── PAGE

Fundamental mechanism for all-optical helicity-dependent switching of magnetization

Abstract

Switching magnetizations with femtosecond circularly polarized lasers may have revolutionary impacts on magnetic data storage and relevant applications. Achievements in ferrimagnetic and ferromagnetic materials of various structures strongly imply a general phenomenon of fundamental atom-laser interaction. Rotating an atom’s wave function with the rotating electric field of a circularly polarized laser, I show the quantum mechanics for the atom is equivalent to that in a static electric field of the same magnitude and a tremendous static magnetic field which interacts with the atom in somewhat different ways. When some conditions are satisfied, transitions of atoms in these two crossed effective fields lead to a highly nonequilibrium state with orbital magnetic moments inclining to the effective magnetic field. The switching finally completes after the pulse duration via relaxation.

Introduction

The pursuit for a shorter time in switching magnetization by using a shorter magnetic pulse was found to be limited to 2 picosecond¹. Below this limit, femtosecond circularly polarized laser (CPL) is being demonstrated to be a promising alternative in both ferrimagnetic² and ferromagnetic³ materials. The physics for this all-optical helicity-dependent switching (AO-HDS) of magnetization, being practically and fundamentally interesting, has not yet been well understood, largely because in the femtosecond scale some paradigmatic issues in magnetism, such as the spin-orbit interaction, the exchange coupling between atoms, and the macrospin approximation as foundation for applying the Landau-Lifshitz-Gilbert equation, might not be treated conventionally². The fact that the AO-HDS can be achieved in these two types of magnetic orders with completely different exchange couplings signals a fundamental mechanism at the level of atom-laser interaction. The major action of a CPL on an atom is a rotating electric field which becomes static when rotating the atom’s wave function with it, in return for a huge effective magnetic field. I found combined action of them provides a fundamental mechanism for the phenomenon, well explaining important experimental facts such as the highly nonequilibrium state in the pulse duration, the narrow range of laser intensity in which the AO-HDS can occur, and the reason why the final switch occurs long after the pulse. In what follows, I first review important experimental observations to be explained, then deduce the effective Hamiltonian for an atom in the rotating electric field, and finally describe the physics during the switching, suggesting crucial conditions for achieving the AO-HDS.

Questions arose from experiments

Manipulating magnetization by using a CPL is not a new story. It had been showed early in 1960s that the interaction between a time-varying electromagnetic field and a nondissipative medium can be described by a phenomenological potential, based on classical electrodynamics^4,5,6 with a quantum mechanical verification⁷. The Faraday effect (FE), discovered in 1864 by M. Faraday in which a magnetically ordered medium can change the polarization of an incident light, was explained with the potential. The potential, acting as an effective static magnetic field, also predicted the inverse Faraday effect (IFE): an incident CPL can generate a helicity-dependent magnetization in the medium, which was subsequently achieved in paramagnetic solids⁸ and plasmas⁹. The phenomenological parameters in the potential can be measured from the FE, providing an estimation for the induced effective magnetic field in the IFE.

────
── RECORDS

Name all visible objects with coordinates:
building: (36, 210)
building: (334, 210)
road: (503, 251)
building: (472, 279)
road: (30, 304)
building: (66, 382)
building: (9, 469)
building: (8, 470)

────

GIVEN REQUEST 1
Reproduce the passage of the article on optical magnetization switching from "Switching magnetizations with" up to and including "duration via relaxation.".
GIVEN REQUEST 2
In the article on optical magnetization switching, what is the shortest switching time reached with a shorter magnetic pulse?
GIVEN REQUEST 3
Resume the article on optical magnetization switching from the point where it stops.

WRITTEN REPLY 1
Switching magnetizations with femtosecond circularly polarized lasers may have revolutionary impacts on magnetic data storage and relevant applications. Achievements in ferrimagnetic and ferromagnetic materials of various structures strongly imply a general phenomenon of fundamental atom-laser interaction. Rotating an atom’s wave function with the rotating electric field of a circularly polarized laser, I show the quantum mechanics for the atom is equivalent to that in a static electric field of the same magnitude and a tremendous static magnetic field which interacts with the atom in somewhat different ways. When some conditions are satisfied, transitions of atoms in these two crossed effective fields lead to a highly nonequilibrium state with orbital magnetic moments inclining to the effective magnetic field. The switching finally completes after the pulse duration via relaxation.

WRITTEN REPLY 2
2 picoseconds.

WRITTEN REPLY 3
Manipulating magnetically ordered materials with femtosecond lasers began with the first successful demagnetization of a Ni film with a 60 fs laser in 1996¹⁰. Switching magnetizations by using a femtosecond CPL has been achieved subsequently in ferrimagnetic² and ferromagnetic³ materials with various structures, within a narrow range of laser intensity via a highly nonequilibrum process while the actual switching occurs long after the optical pulse is gone¹¹. The phenomenon was first analysed with the phenomenological theory for the IFE^4,5,6,7, in which the effective magnetic field was estimated to be several to 20 T¹¹. However, if such a femtosecond switching were achieved by means of a conventional precessional motion, the magnetic field should have been above 10² T and an unrealistically strong damping should have existed in the material¹¹. Moreover, a normal magnetic field of this order would have lead to a momentary collapse of the magnetic order, giving rise to no deterministic switching¹. Laser heating was thus suspected to have been assisting the switching² but this assumption was not supported by subsequent experiments¹². Now the switching has been basically regarded as an all-optical effect³ but a consensus description has not yet been reached despite many theoretical efforts have been devoted to it^{13,14,15,16,17,18,19,20,21}. To describe the AO-HDS, in my opinion, at least the following questions arose from experiments must be answered:

1. 1

   Is the AO-HDS caused by a huge effective magnetic field? How can a CPL induce it?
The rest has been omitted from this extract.